To write is to enter a dark space and find that you are not alone.

Toni Morrison spoke about an exhibition. She entered a darkened room. One wall was made of glass. She approached the wall and placed her hand upon the glass. A hand appeared on the other side to match hers. She said this was what she sought most in life. This describes the act of writing. I write 1,000 words. I write 10,000 words. I write 100,000 words. Each word I write is in pursuit of that hand to hand discovery. To write is to enter a dark space and find that you are not alone.

Large gatherings may be a relic, like bones beneath a church, at least for the time being.
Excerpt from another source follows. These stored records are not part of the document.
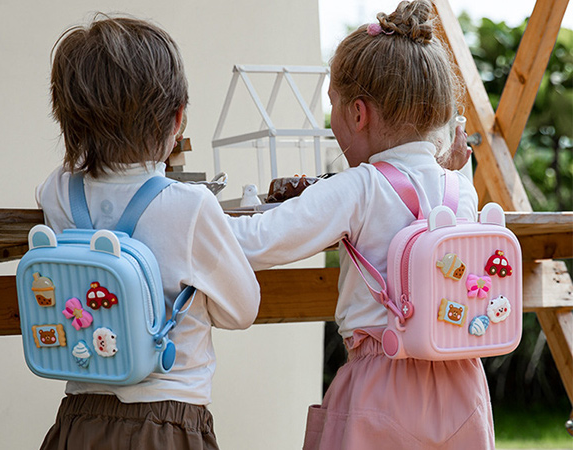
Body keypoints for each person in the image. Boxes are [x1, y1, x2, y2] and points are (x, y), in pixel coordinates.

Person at [228, 1, 493, 449]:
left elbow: (257, 243)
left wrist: (192, 213)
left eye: (332, 107)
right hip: (462, 382)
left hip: (382, 384)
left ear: (357, 114)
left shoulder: (360, 187)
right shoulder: (459, 190)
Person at [36, 15, 259, 450]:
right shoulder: (191, 206)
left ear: (70, 120)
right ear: (177, 121)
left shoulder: (57, 191)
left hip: (79, 417)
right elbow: (242, 309)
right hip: (168, 421)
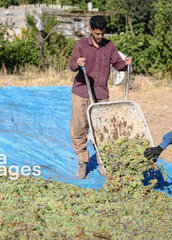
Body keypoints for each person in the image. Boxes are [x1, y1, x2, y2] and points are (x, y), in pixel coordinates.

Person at [69, 15, 132, 179]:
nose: (100, 37)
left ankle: (102, 161)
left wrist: (125, 63)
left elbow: (117, 64)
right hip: (82, 92)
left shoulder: (110, 46)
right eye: (97, 33)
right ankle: (82, 162)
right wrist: (78, 63)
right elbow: (71, 65)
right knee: (79, 128)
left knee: (102, 129)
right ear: (90, 30)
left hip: (101, 94)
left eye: (102, 33)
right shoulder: (81, 45)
No literary festivals, conferences, or workshops. No flights, road trips, or cross-town hikes to the next book event. No huddling together in a hotel lobby, pub, or community center. Perhaps one day, we will have a cure or vaccine for COVID-19. Perhaps one day, everything will be as it was in 2018. But we have seen in other historic world changes—the Great Depression, WWII, the Great Recession—that we are often too changed to see ourselves again.

Large gatherings may be a relic, like bones beneath a church, at least for the time being.
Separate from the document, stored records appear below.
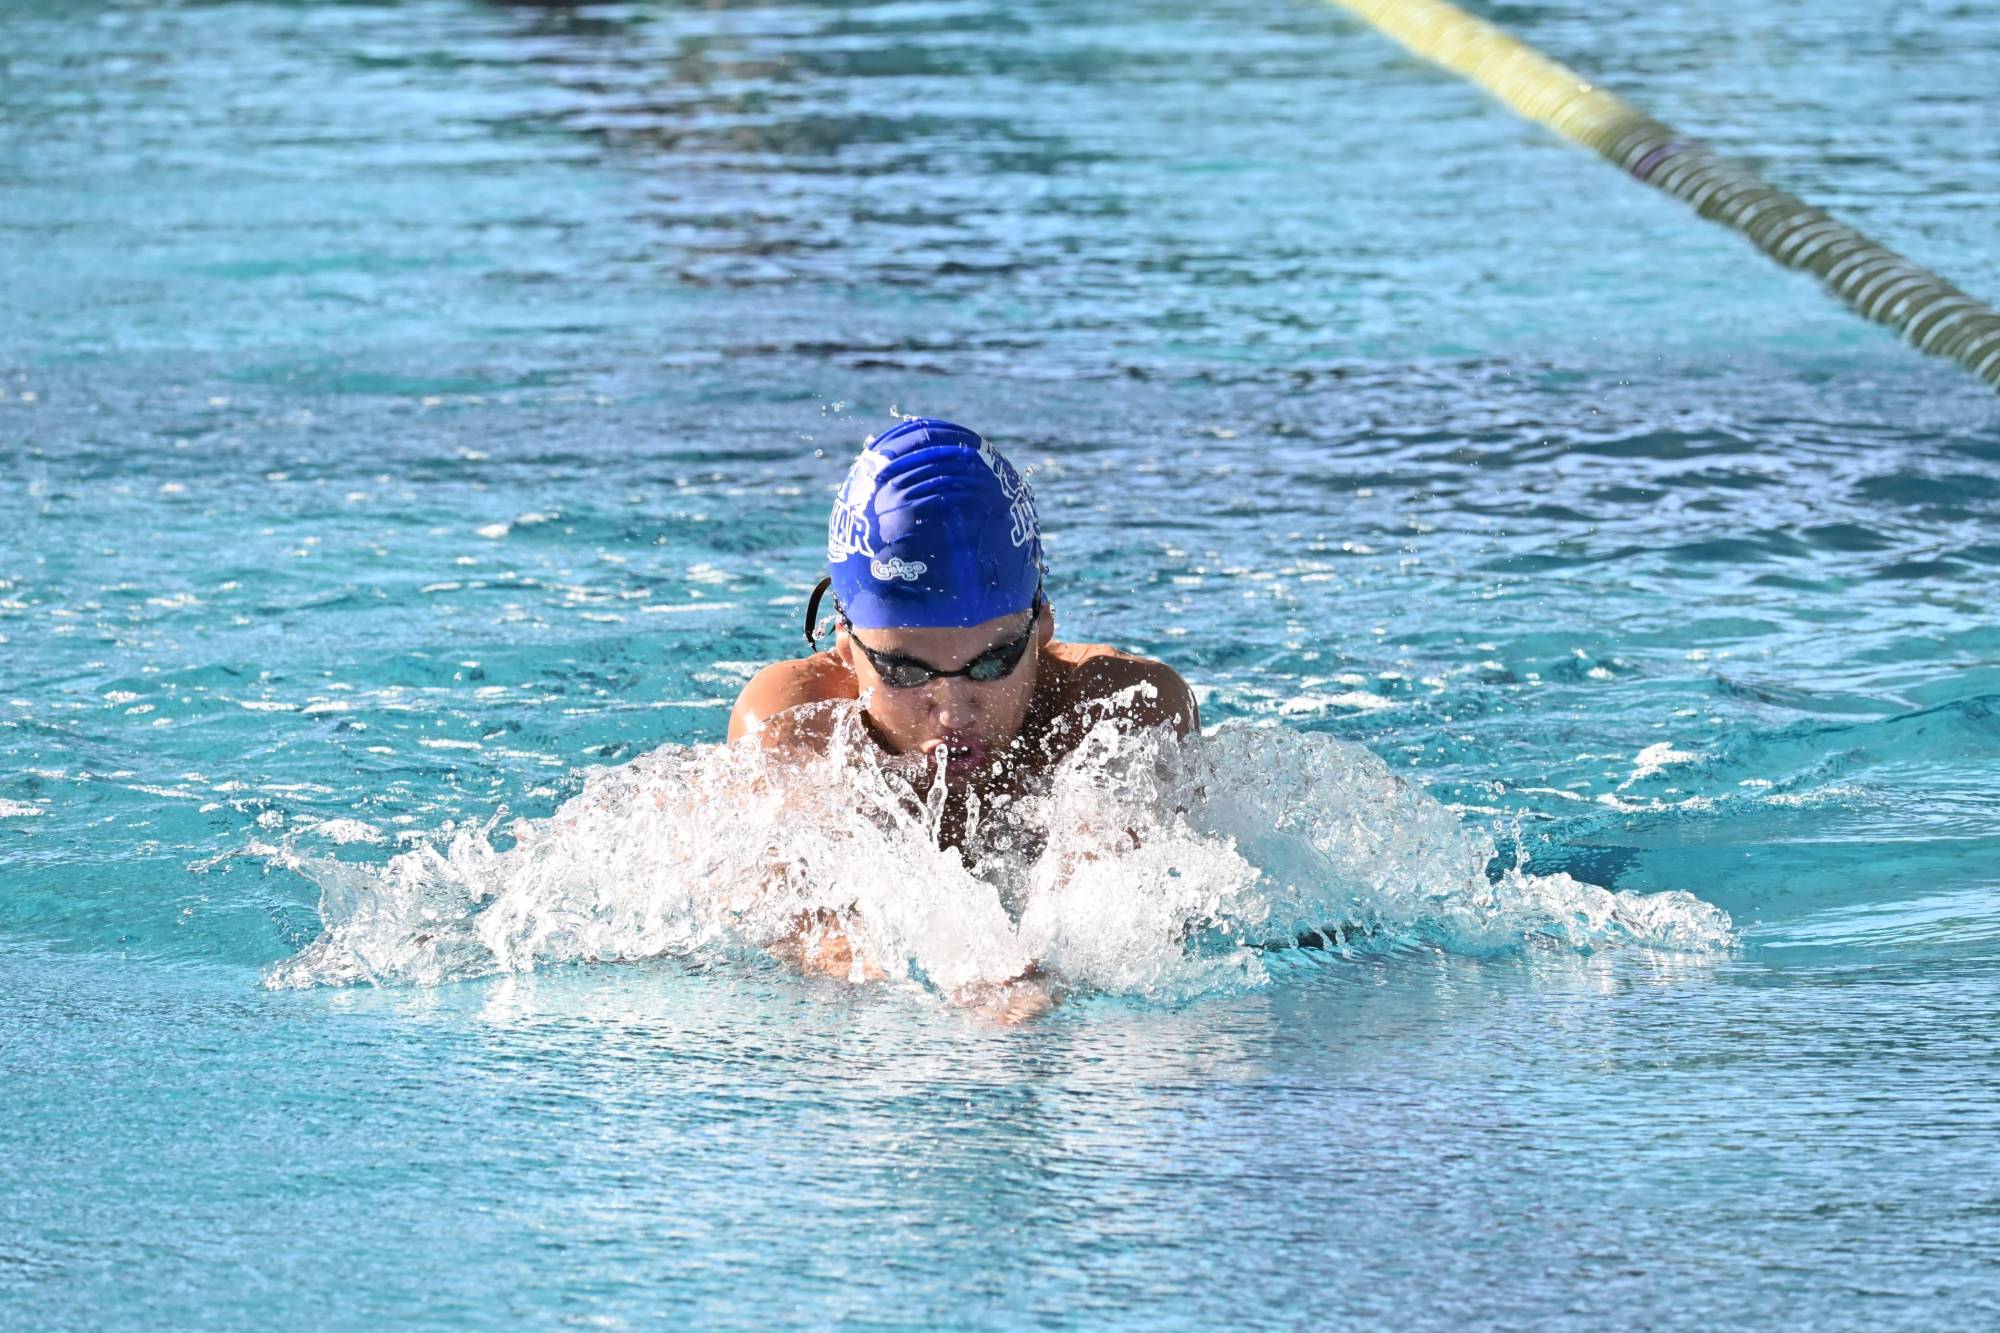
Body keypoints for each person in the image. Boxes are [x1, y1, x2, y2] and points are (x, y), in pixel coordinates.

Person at [726, 417, 1198, 1013]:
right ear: (845, 643)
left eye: (991, 662)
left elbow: (1115, 890)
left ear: (1041, 625)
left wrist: (1043, 980)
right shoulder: (794, 718)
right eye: (903, 670)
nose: (951, 709)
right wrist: (928, 983)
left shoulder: (1118, 707)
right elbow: (810, 916)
However, there are some things that transcend every space and every time in which we have lived. Since pre-history, we have passed tales from one to another by word of mouth, by page, or digital file. Shakespeare wrote several of his works in quarantine. We know of Boccaccio. An apple may not have fallen on Sir Isaac Newton’s head, but the seeds of his gravitational theories germinated while in isolation.  And regardless of who we are or what we call ourselves, our internal monologues persist. The story of the eternal self continues.

I write this is in my home. The mild buzz of a lawnmower can be heard. Golden light streams and illuminates by bedroom. A jet plane drones high above. The tiny, rhythmic whoosh of my laptop’s invisible fan keeps time. This morning, I ate scrambled eggs with Cajun sausage and wheat toast with jelly. A box of donuts—some pink as a tulip and covered in sprinkles—awaits in my kitchen. Which is to say, I still luxuriate in the things I love. A good meal, a midday sweet, and the promise of words.

I hope that wherever you are and whatever you are doing that you are well. More centrally, I hope that whoever you are you feel loved. There are no promises for tomorrow except for the promises we hold on behalf of others. The promise that your hand will find mine.